Buscando Ajuda Profissional

Se as estratégias acima não forem suficientes, buscar a orientação de especialistas é essencial. Além de nutricionistas e terapeutas ocupacionais, o papel do psicólogo comportamental é crucial para lidar com resistências e ansiedades associadas à alimentação. Em alguns casos, o acompanhamento de um psiquiatra infantil pode ser necessário, pois o TARE é um transtorno psiquiátrico e por isso necessita acompanhamento médico, ainda que as principais intervenções sejam da equipe multiprofissional.

Um Olhar Para o Futuro

Tratar a seletividade alimentar na infância não é apenas sobre garantir que a criança coma melhor hoje, mas também sobre construir um futuro mais saudável.

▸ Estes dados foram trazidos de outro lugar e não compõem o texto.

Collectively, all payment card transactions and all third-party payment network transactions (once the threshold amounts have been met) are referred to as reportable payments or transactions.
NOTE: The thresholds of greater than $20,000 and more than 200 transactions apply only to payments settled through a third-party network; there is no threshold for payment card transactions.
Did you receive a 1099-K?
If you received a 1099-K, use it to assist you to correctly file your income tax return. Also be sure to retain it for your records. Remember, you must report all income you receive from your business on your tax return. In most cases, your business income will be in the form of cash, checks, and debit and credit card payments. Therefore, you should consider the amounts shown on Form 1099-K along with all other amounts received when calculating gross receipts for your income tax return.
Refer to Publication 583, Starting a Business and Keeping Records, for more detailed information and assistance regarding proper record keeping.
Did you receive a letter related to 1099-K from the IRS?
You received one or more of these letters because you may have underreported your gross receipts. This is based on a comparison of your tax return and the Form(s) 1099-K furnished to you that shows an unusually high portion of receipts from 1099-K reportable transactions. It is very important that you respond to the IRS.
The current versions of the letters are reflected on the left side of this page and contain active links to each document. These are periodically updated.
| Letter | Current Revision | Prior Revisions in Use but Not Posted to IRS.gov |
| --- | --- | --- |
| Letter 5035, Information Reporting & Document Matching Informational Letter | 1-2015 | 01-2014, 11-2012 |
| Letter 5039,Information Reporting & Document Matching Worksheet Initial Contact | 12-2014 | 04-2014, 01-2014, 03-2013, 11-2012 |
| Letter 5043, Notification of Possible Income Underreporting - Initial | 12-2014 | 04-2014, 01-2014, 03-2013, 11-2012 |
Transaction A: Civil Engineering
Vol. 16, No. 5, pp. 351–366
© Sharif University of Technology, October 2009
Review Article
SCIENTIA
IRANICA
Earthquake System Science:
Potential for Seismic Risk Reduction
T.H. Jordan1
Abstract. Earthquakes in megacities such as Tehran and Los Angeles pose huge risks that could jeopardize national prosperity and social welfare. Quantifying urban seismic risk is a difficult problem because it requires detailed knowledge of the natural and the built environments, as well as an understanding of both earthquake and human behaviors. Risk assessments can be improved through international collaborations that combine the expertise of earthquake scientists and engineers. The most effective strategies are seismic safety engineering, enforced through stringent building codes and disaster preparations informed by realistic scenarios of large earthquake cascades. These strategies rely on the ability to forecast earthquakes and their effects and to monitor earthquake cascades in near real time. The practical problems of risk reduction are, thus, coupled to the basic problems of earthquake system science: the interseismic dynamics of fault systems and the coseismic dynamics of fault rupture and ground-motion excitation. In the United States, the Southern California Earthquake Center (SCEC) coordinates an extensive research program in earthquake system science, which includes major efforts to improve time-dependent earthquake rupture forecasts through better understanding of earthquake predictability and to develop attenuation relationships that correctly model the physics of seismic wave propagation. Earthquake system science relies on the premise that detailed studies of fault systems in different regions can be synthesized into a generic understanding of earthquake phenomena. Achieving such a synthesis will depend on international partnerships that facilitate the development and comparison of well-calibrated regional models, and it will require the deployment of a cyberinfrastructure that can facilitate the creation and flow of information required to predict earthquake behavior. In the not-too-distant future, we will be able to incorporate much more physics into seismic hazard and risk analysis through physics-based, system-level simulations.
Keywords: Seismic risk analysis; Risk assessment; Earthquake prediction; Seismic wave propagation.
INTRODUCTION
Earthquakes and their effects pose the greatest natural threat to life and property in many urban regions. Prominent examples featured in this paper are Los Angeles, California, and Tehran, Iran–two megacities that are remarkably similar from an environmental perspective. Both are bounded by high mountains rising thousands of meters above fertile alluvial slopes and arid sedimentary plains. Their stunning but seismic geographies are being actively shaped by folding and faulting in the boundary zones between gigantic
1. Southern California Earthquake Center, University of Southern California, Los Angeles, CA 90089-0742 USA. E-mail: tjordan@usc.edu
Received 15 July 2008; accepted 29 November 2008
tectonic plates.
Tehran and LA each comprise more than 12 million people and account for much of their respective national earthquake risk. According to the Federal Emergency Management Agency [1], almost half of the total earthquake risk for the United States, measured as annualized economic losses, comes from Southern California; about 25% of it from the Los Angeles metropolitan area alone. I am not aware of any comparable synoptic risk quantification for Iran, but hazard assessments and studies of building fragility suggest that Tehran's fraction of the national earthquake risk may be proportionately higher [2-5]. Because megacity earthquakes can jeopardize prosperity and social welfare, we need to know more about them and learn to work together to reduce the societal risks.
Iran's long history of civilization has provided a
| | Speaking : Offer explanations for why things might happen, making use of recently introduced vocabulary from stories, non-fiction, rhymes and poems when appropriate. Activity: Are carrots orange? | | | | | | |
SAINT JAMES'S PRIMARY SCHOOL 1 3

Com o suporte certo, é possível transformar a relação dela com a comida, ajudando-a a crescer com mais energia, autoestima e confiança para enfrentar novos desafios.

Seu papel como mãe/pai é fundamental nesse processo. As mudanças na rotina alimentar da casa podem fazer uma diferença imensa na vida do seu filho e de toda a família.